Lead Research Organisation: Lancaster University
Department Name: Mathematics and Statistics

Abstract

The project will cast the following four seemingly disparate problems under the common language of rigidity theory.

1. Take a triangle and a square. The triangle is rigid: its angles are determined by the lengths of its edges. The square is flexible: you can deform it into a diamond-shape without changing the lengths of its edges. How do you determine the rigidity or flexibility of more complicated structures?

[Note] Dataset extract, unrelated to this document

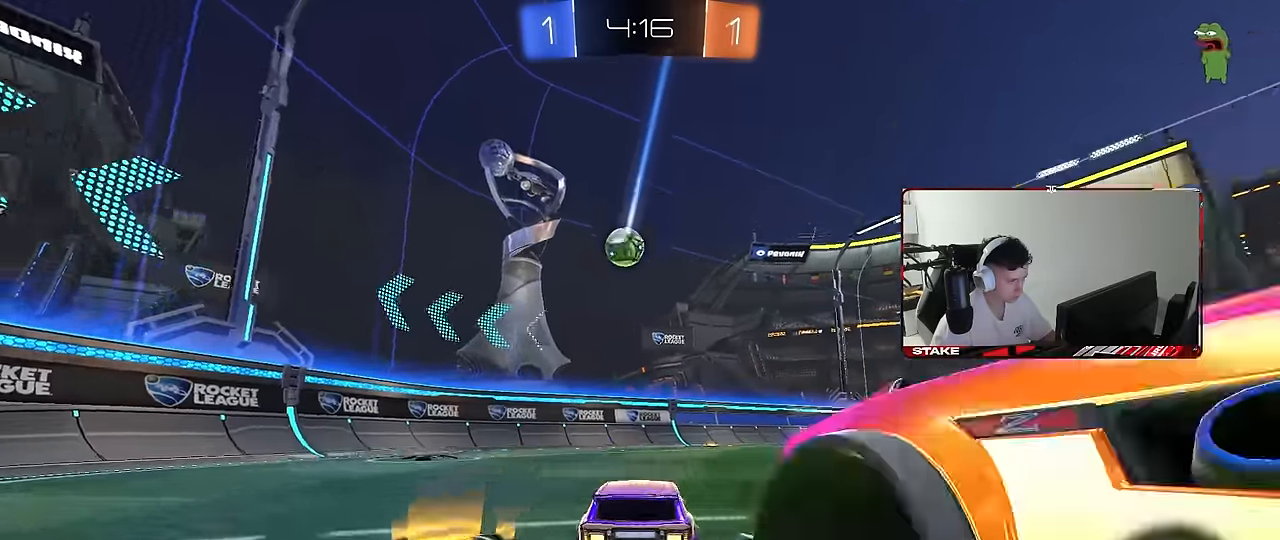
{"keys": [], "mouse": [], "mouse_move": "still", "events": [[283, "d", "up"], [367, "d", "down"], [367, "w", "up"], [467, "d", "up"]]}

2. Suppose one is given a subset of entries from a rectangular array and would like to infer the remaining values. Assuming that the array, as a matrix, has some specific low rank makes this problem tractable even when only surprisingly few entries are known. This matrix completion problem is at the heart of recommendation system algorithms used by Netflix, Amazon and others.

3. Consider genetic networks. One seeks a model potentially involving a vast number of genes, while it is only viable to extract gene expression data from a few individuals. This phenomenon occurs often in statistical applications: problems involve a large number of random variables, but only a small number of observations due to difficulty, or expense, in collecting samples of the data. This motivates the question, what is the minimum number of observations needed to guarantee the existence of the maximum likelihood estimator of the covariance matrix in a graphical model?

4. The spatial organization of the genome in the cell nucleus plays an important role for many cellular processes including DNA replication and gene regulation. This motivates the development of methods to reconstruct the 3D structure of the genome. Understanding, analysing and identifying the nature of the configurations that can occur from experimentally observed, or inferred, contact frequency information can impact on the form and function of haploid and diploid organisms.

What do these problems have in common? This project will show they can all be studied using a generalisation of the theory of graph rigidity. Graph rigidity is an interdisciplinary field which aims to provide techniques for identifying rigidity and flexibility properties of discrete geometric structures. The structures may be thought of as assemblies of rigid building blocks with connecting joints and are generally categorised by the nature of these blocks and joints; e.g. bar-and-joint, body-and-bar and panel-and-hinge frameworks. Constraint systems of these forms are ubiquitous in nature (e.g. periodic structures in proteins, symmetry in virus capsids and the analysis of materials), in engineering (e.g. tensegrities, linkages and deployable structures) and in technology (e.g. formation control for multi-agent systems, sensor network localisation and CAD).

In order to encompass all four problems, the project will develop a generalised rigidity theory for hypergraphs and then study the new families of matroids that emerge. Matroids were introduced as a mathematical structure by Whitney in the 1930s. They extend the notion of linear independence of a set of vectors and have numerous important applications in Operational Research and Combinatorial Optimisation.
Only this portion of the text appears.